Sounds like a hot stamper! Jackpot Records, Willie Nelson, "....and then I wrote"


I just picked up Wilie Nelson's "...and then I wrote", reissued on Jackpot records (1962/2017 reissue). 

I cleaned the new vinyl per my protocol.  I threw it on the table and focused my attention elsewhere--just for a moment because when the very first song came on I had big grin on my face and said, out loud to myself, "Yes!" 

The quality of this record is A+.  Stunning.  Everything is so smooth, big, clear and defined.  No hint of dryness.  

This is not an expensive pressing by audiophile standards.  If you like these songs and spin vinyl, you should buy it.  Somehow I overpaid for it via seller on Discogs when AcousticSounds has it for $20. Highly recommended!

128x128jbhiller

@bdp24 Thanks for taking the time to make that informational post. You make a lot of positive contributions to the site and I appreciate it.

I buy a lot of white label promos and they are often very good. I'm aware of the different pressing plants, but have never done comparisons to be able to say that they each have their own sonic characteristics.

I have on occasion bought multiple copies of the same title trying to get a "good one".

I understand why better records charges what they do and have no issue with that. Supply and demand, cost of business and all that. 

That said.....Folks, Hot Stampers are everywhere!  We just have to find them.  I prefer the journey, but I'd be open to forking over $500 for the best copy of a handful of albums.  

We already have some hot stampers in our collections!

Yes technically, based on mathematical probability, if you have a hundred records there may be one in there somewhere. That is about what it would have to be. 

I like to test things out and so one of the first things I did after hearing about this was to take the LPs I had two or more of the same and do my own shoot-outs. Sure enough, no two were ever quite the same. I remember getting excited when one copy was a lot more open and detailed than another. Eureka! Until a minute later that copy had really messy sibilance. Oh.

Now about a dozen or so Hot Stampers later it is clear none of my couple hundred records is Hot Stamper level. Not a one. This is not to say they all sound bad. People love to twist that one around. This is not a zero sum game folks! They just don't have that Master Tape level of detail that characterizes a Hot Stamper.

Frankly, I love the luxuriously liquid sound on my 45 Jennifer Warnes The Well just as much as any Hot Stamper. At the same time, if this makes any sense, I wish I had a Hot Stamper of that same LP. Somewhere among the 5k or so pressings is probably one that is simply extraordinarily good. Probably. Maybe. If we had them all to compare....
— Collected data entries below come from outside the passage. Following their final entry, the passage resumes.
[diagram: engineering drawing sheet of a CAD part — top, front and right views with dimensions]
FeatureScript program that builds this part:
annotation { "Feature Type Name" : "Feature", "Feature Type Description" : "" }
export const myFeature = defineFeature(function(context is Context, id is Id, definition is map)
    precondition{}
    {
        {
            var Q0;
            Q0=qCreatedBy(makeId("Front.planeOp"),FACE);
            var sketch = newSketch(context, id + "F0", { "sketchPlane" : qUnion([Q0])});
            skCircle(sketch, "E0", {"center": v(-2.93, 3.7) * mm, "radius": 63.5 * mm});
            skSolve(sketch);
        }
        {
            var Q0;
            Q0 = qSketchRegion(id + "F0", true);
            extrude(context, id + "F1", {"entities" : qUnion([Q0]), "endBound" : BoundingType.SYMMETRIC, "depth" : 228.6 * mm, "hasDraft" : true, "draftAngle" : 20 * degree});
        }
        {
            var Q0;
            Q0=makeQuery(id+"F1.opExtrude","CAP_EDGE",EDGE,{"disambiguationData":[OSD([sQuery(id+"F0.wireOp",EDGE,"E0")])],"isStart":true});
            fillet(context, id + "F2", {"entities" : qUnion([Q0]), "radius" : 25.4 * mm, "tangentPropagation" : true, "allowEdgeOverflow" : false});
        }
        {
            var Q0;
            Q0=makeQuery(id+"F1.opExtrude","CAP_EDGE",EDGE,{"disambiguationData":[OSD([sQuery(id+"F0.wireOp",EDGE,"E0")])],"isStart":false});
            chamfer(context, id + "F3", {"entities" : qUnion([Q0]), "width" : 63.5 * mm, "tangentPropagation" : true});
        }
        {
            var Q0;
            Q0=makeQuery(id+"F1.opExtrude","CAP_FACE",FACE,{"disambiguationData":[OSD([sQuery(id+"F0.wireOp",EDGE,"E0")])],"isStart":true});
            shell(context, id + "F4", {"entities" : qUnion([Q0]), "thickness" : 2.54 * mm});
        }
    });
I neglected to cover one other factor in the LP sound equation, that of the mastering engineer. The vast majority of LP titles were mastered only once, and all LP’s of that title were made from that one original lacquer (what a mastering engineer "cuts". After that the lacquer is used as the source for for the following steps in LP production).
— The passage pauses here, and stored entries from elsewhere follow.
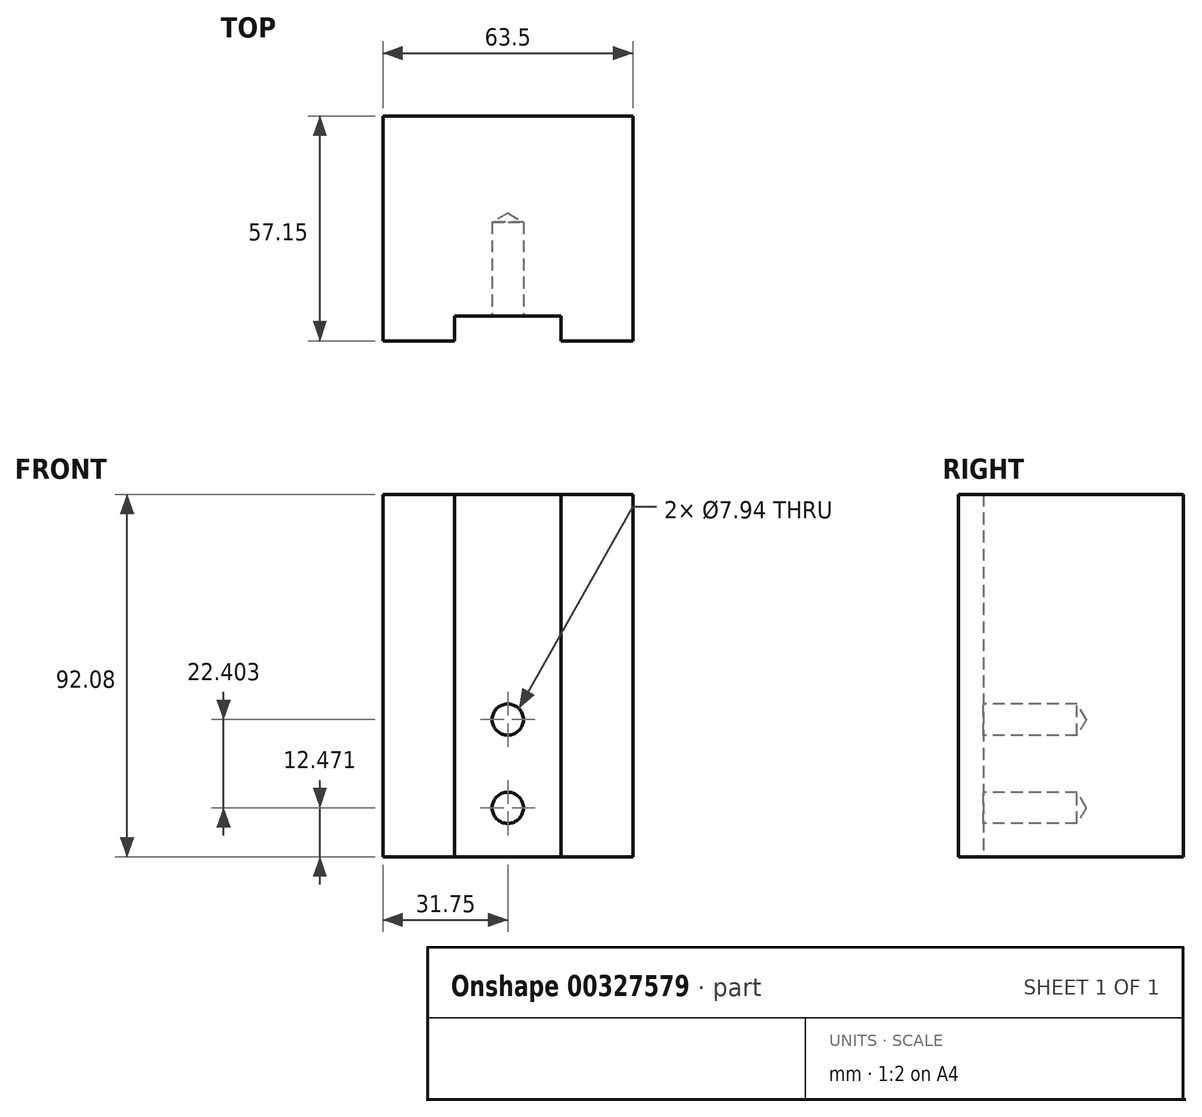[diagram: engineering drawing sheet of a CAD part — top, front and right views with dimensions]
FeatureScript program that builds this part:
annotation { "Feature Type Name" : "Feature", "Feature Type Description" : "" }
export const myFeature = defineFeature(function(context is Context, id is Id, definition is map)
    precondition{}
    {
        {
            var Q0;
            Q0=qCreatedBy(makeId("Top.planeOp"),FACE);
            var sketch = newSketch(context, id + "F0", { "sketchPlane" : qUnion([Q0])});
            skLineSegment(sketch, "E0", {"start": v(-31.75, 0) * mm, "end": v(-31.75, 57.15) * mm});
            skLineSegment(sketch, "E1", {"start": v(-31.75, 57.15) * mm, "end": v(31.75, 57.15) * mm});
            skLineSegment(sketch, "E2", {"start": v(31.75, 57.15) * mm, "end": v(31.75, 0) * mm});
            skLineSegment(sketch, "E3", {"start": v(31.75, 0) * mm, "end": v(13.53, 0) * mm});
            skLineSegment(sketch, "E4", {"start": v(13.53, 0) * mm, "end": v(13.53, 6.35) * mm});
            skLineSegment(sketch, "E5", {"start": v(13.53, 6.35) * mm, "end": v(-13.53, 6.35) * mm});
            skLineSegment(sketch, "E6", {"start": v(-13.53, 6.35) * mm, "end": v(-13.53, 0) * mm});
            skLineSegment(sketch, "E7", {"start": v(-13.53, 0) * mm, "end": v(-31.75, 0) * mm});
            skSolve(sketch);
        }
        {
            var Q0;
            Q0=makeQuery(id+"F0.imprint","IMPRINT",FACE,{"disambiguationData":[TD([[makeQuery(id+"F0.imprint","IMPRINT",EDGE,{"derivedFrom":sQuery(id+"F0.wireOp",EDGE,"E0")}),-1.0]])]});
            extrude(context, id + "F1", {"entities" : qUnion([Q0]), "depth" : 92.07 * mm});
        }
        {
            var Q0;
            Q0=makeQuery(id+"F1.opExtrude","SWEPT_FACE",FACE,{"disambiguationData":[OSD([sQuery(id+"F0.wireOp",EDGE,"E5")])]});
            var sketch = newSketch(context, id + "F2", { "sketchPlane" : qUnion([Q0])});
            skCircle(sketch, "E8", {"center": v(0, 12.47) * mm, "radius": 3.97 * mm});
            skCircle(sketch, "E9", {"center": v(0, 34.87) * mm, "radius": 3.97 * mm});
            skSolve(sketch);
        }
        {
            var Q0;
            Q0=sQuery(id+"F2.wireOp",VERTEX,"E9.center");
            var Q1;
            Q1=sQuery(id+"F2.wireOp",VERTEX,"E8.center");
            var Q2;
            Q2=makeQuery(id+"F1.opExtrude","SWEPT_BODY",BODY,{"disambiguationData":[OSD([sQuery(id+"F0.wireOp",EDGE,"E0"),sQuery(id+"F0.wireOp",EDGE,"E1"),sQuery(id+"F0.wireOp",EDGE,"E2"),sQuery(id+"F0.wireOp",EDGE,"E3"),sQuery(id+"F0.wireOp",EDGE,"E4"),sQuery(id+"F0.wireOp",EDGE,"E5"),sQuery(id+"F0.wireOp",EDGE,"E6"),sQuery(id+"F0.wireOp",EDGE,"E7")])]});
            hole(context, id + "F3", {"style" : HoleStyle.SIMPLE, "endStyle" : HoleEndStyle.BLIND, "standardTappedOrClearance" : lookupTablePath({ "standard" : "ANSI", "engagement" : "75%", "pitch" : "16 tpi", "size" : "3/8", "type" : "Tapped" }), "standardBlindInLast" : lookupTablePath({ "standard" : "ANSI", "engagement" : "75%", "pitch" : "16 tpi", "size" : "3/8", "type" : "Tapped" }), "holeDiameter" : 7.94 * mm, "showTappedDepth" : true, "holeDepth" : 23.8 * mm, "tappedDepth" : 19.04 * mm, "tapClearance" : 3, "locations" : qUnion([Q0, Q1]), "scope" : qUnion([Q2]), "majorDiameter" : 9.53 * mm});
        }
    });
However, some titles were mastered more than once, with the resulting lacquers then producing completely different versions of the title. The most famous example of this is Led Zeppelin II. The original lacquer was cut by Robert Ludwig, and can be idenntified by his "RL" initials cut into the dead wax of LP’s made from that laqcquer. Ludwig cut the lacquer so "hot" that the record players of many 1969 listeners would skip. Receiving a lot of returned "defective" LP’s, Atlantic Records had another engineer cut a new lacquer, one less hot. The RL pressings are now quite collectable, worth far more than non-RL pressings.

One album I love is Truth Decay by T Bone Burnett. The album was released in 1980 on Takoma Records, which was at that time being distributed by Chrysalis Records. The LP contains not only great music, but in great sound. While browsing in the bins at Moby Disc in Sherman Oaks in the early-90’s, I saw a copy of the LP for cheap, so bought it in order to have a back-up copy. I didn’t notice that though still on Takoma, THIS copy was being distributed by Allegiance Records. I played the LP, and as the last song on side 1 ("Driving Wheel") came to it’s "false" ending, I waited for the musicians to come back in one by one, leading the song to it’s eventual fade-out. What I instead heard was.....nothing!
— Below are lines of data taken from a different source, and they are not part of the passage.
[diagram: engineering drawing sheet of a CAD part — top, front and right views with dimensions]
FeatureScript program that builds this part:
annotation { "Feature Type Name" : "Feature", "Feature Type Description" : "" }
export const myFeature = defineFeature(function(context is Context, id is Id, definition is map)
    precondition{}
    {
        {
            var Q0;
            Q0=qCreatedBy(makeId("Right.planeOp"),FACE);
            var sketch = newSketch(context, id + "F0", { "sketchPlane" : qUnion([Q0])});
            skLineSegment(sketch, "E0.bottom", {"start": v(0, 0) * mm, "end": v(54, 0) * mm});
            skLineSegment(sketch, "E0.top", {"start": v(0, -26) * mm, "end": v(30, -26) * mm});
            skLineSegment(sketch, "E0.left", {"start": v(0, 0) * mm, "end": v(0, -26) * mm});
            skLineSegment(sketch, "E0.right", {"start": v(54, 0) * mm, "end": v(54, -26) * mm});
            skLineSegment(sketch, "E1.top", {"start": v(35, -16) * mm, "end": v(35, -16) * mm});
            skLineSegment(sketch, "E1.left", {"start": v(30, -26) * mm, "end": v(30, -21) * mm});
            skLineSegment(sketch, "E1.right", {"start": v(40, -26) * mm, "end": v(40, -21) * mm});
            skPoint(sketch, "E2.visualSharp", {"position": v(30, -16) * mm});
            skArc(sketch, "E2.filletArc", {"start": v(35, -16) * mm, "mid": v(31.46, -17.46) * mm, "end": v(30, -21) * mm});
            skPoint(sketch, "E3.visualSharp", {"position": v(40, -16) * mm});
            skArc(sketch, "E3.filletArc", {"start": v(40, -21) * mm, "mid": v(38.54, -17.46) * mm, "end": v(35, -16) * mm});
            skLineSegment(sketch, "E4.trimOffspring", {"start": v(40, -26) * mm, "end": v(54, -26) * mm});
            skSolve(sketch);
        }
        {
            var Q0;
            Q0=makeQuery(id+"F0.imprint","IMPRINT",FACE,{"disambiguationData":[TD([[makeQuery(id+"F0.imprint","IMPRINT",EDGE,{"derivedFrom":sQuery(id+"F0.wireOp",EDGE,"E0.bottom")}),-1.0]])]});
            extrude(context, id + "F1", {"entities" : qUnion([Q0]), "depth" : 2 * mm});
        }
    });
Allegiance had had the LP remastered, and whomever the mastering engineer was didn’t realize the false ending was just that---false. When cutting the new lacquer he heard the music stop, so he cut off the side at that point. When looking for a copy of Truth Decay, make sure the cover reads distributed by Chrysalis Records. ;-)

Wow, T Bone Burnett released something on John Fahey's label? That is cool. 

Well @jbhiller, it was actually Fahey who released it ;-) . T Bone was signed to the label by well known producer Denny Bruce (Fahey himself, Leo Kottke, The Fab T-Birds, The Blasters). Oddly, he is listed as the album’s "director".

It’s a real good album, with a lot of great players providing T Bone with musical accompaniment: Billy Swan (in the pic on the back cover), David Miner (heard on the albums of T Bone’s early group The Alpha band), the fantastic Tulsa drummer David Kemper (who did some playing with Dylan), Jerry McGee, Stephen Bruton, a bunch of others.